Он также отбрасывал марксистскую категорию «исторической необходимости». Лем считал, что если и существуют какие-то «объективные законы истории», то человечество их никогда не узнает, поэтому из них нельзя создавать фундамент политической программы, как сделали марксисты. В 1953 году он писал в письме к Врублевскому:

«Почему «скипетр цивилизации» переходит в течение веков от одного народа к другому – на этот вопрос в марксизме я не нашёл конкретного ответа, только в общих чертах […], объективные законы общественного развития это не что иное, как СЛУЧАЙНЫЕ ПОСЛЕДСТВИЯ ОБЩЕСТВЕННОЙ ДЕЯТЕЛЬНОСТИ ЛЮДЕЙ […], СЛУЧАЙНЫЕ, НЕЗАПЛАНИРОВАННЫЕ, а скорее НЕПРЕДВИДЕННЫЕ»[146].

Если бы Лем мог в середине пятидесятых написать эссе, в котором прямо высказывался бы на эту тему, возможно, тогда родилось бы произведение, по которому сегодня бы учились студенты социологии. Что-то наподобие «Нищеты историцизма» Поппера или биографического эссе о Марксе Берлина[147]. Из писем и текстов, которые он высылал для «Nowa Kultura» (но их не принимали), видно, что он хотел об этом писать и даже подписал бы договор на целую книгу. Но польские редакции были заинтересованы только в его фантастике.

В середине пятидесятых годов Лем, кажется, соглашается на это. Это вторая часть его программы: поскольку у него не остаётся сомнений по поводу природы этой системы, он не хочет писать идейно-политические манифесты. Поппер и Берлин тоже были бы бессильны в дискуссии с пьяным шакалом, вооружённым политической полицией. Однако пока этот шакал позволяет писателям где-то на стороне, в стороне от системы «заниматься своими делами» – писать фантастику или эссе о старой польской поэзии, или авангардные пьесы для театра, или сценарии для Анджея Вайды, – почему бы и нет? Эта позиция объединяет Лема со многими его литературными друзьями: Блоньским, Щепаньским, Сцибором-Рыльским, Мрожеком.

В результате к нему присоединятся и другие авторы, которые в 1956 году ещё лелеяли иллюзии касательно шансов реформировать режим. «Nowa Kultura» была ликвидирована в 1963-м, а Ворошильский де-факто получил запрет издаваться. Ему разрешали писать только книги для молодёжи (кстати, прекрасные, позволю себе заявить как представитель тогдашней молодёжи).

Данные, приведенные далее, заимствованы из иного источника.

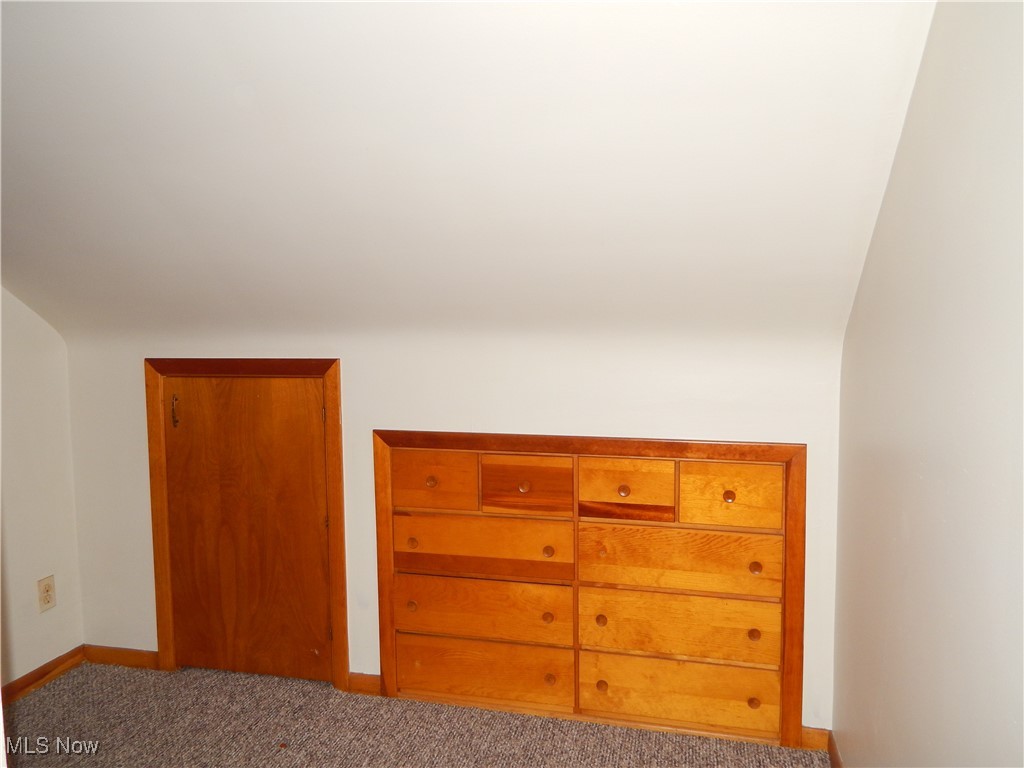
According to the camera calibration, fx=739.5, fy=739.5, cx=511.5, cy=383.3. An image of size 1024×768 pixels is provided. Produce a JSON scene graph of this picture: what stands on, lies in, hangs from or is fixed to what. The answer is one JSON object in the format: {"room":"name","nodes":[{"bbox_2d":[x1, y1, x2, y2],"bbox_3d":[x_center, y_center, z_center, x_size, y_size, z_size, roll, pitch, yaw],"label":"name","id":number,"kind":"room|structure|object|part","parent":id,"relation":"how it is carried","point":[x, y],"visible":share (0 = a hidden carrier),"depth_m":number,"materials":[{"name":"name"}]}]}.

Много лет спустя Лем будет тяжело переживать то, что его замкнули в science fiction, но в письмах второй половины пятидесятых годов этого ещё не видно. И это понятно. Он только что боролся, чтобы издали хоть что-нибудь, а в 1955 году предложения уже сами сыпались. И речь не только о предложении написать новые научно-фантастические романы, а также на переводы и адаптации для фильмов.